Though the day was won Lt. Tyrrell pressed on south as his wife Martha never made it to the barrack house at the beginning of the day, she had been en route south to their own house at Kilrainy when she hearing of the attack attempted to get back to Tyrrell House she was captured on the way by rebels and taken to the edge of Clonard where she was held captive for the duration, there was debate among the rebels as to how she would be treated in the end she wasn't mistreated. During the rebel retreat she was taken by the rebel commander Perry and others as a hostage and they journeyed for a few miles she begged to be let go and after the rebel Captain Garret Byrne of Ballymanus escorted her to the rear of the retreating group and released her where she thanked Captain Byrne and promised to help him if it was ever required and she walked back to Clonard and reunited with her husband and surviving sons.

==Aftermath==

The rebels after the defeat retreated to Carbury and spent the night at Lord Harberton's house.

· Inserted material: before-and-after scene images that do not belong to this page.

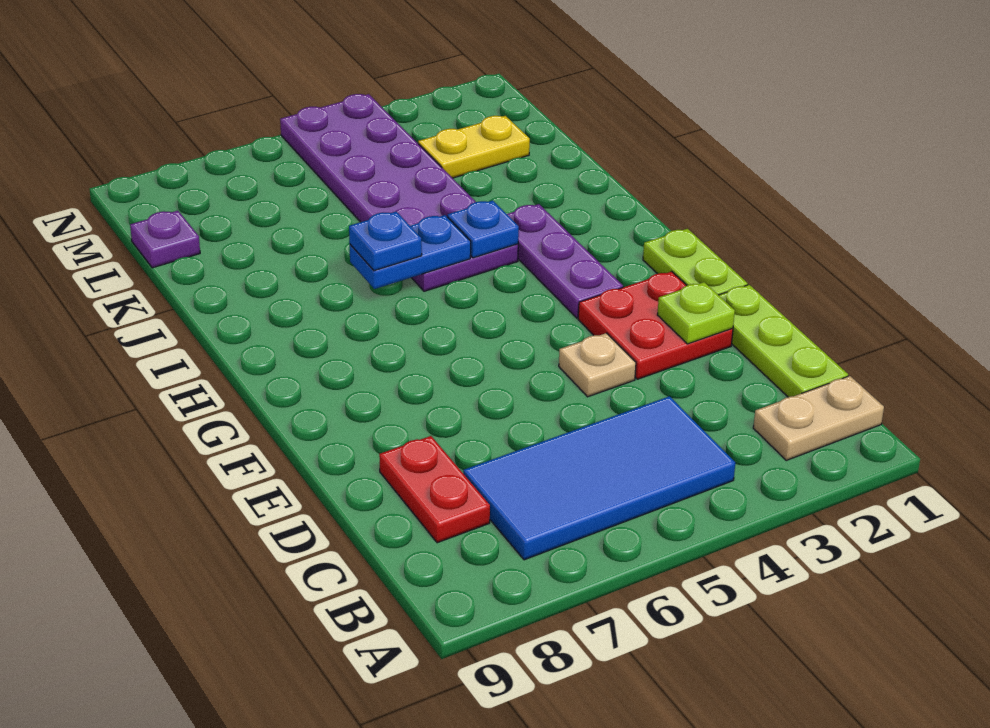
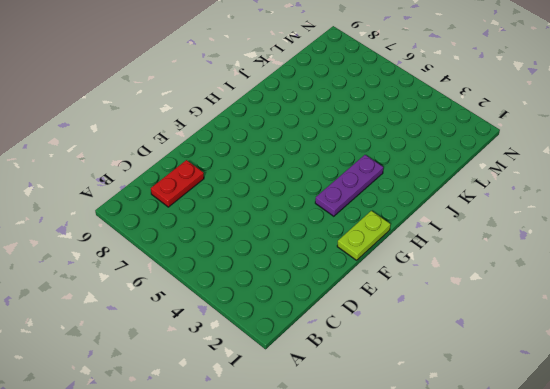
none -> tan plate B1:B2 level 1
none -> blue tile B4:C7 level 1
none -> lime plate C1:E1 level 1

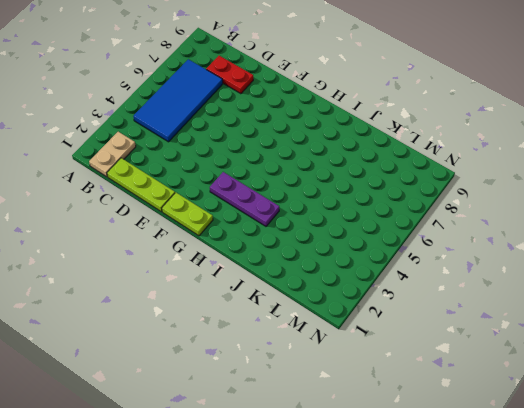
none -> red plate E2:F3 level 1
none -> tan plate E4 level 1
none -> purple plate I4:N5 level 1

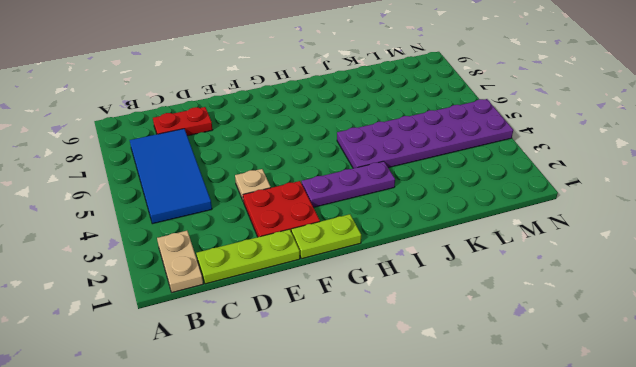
none -> yellow plate L2:L3 level 1
none -> purple plate L9 level 1
none -> lime plate E2 level 2

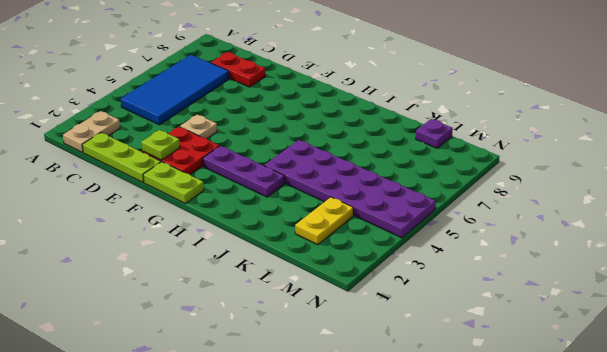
none -> blue plate I4 level 2
none -> blue plate I5:I6 level 2
none -> blue plate I6 level 3

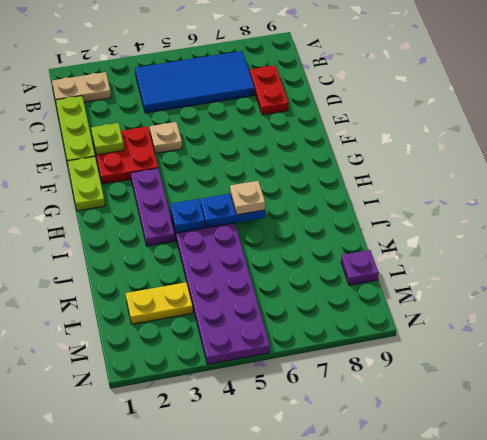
tan plate I6 level 3 -> blue plate I6 level 3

On the 12th of July they marched through Johnstown and nineteen-mile-house while being pursued by Lt. Col. Gough and a party of the Limerick Militia and Edenderry Yeomen who engaged them and defeated a large portion of the surviving rebels who were pursued then by General Myers with some detachments of the Dublin Yeomanry and Buckinghamshire Militia though they didn't engage the rebels they drove them toward Slane where they were attacked by General Meyrick and others finally defeating the rebel army. Some of the rebel leaders Anthony Perry and the priest Kearns were captured attempting to cross the bog at Clonbullogue they were taken prisoner and interrogated it is noted that throughout his imprisonment Perry was upbeat, polite and helpful were as Kearns was sullen and morose, they were then both executed under martial law.

== Bibliography ==
- Jones, John (1799). An Impartial Narrative Of The Most Important Engagements Which Took Place Between His Majesty's Forces And The Rebels, During The Irish Rebellion, 1798. Jone Jones, 91 Bride Street, Dublin.
- Musgrave, Richard (1802). Memoirs of the different rebellions in Ireland from the arrival of the English: also, a particular detail of that which broke out the XXIIID of May, MDCCXCVIII; with the history of the conspiracy which preceded it. Robert Marchbank, Dublin.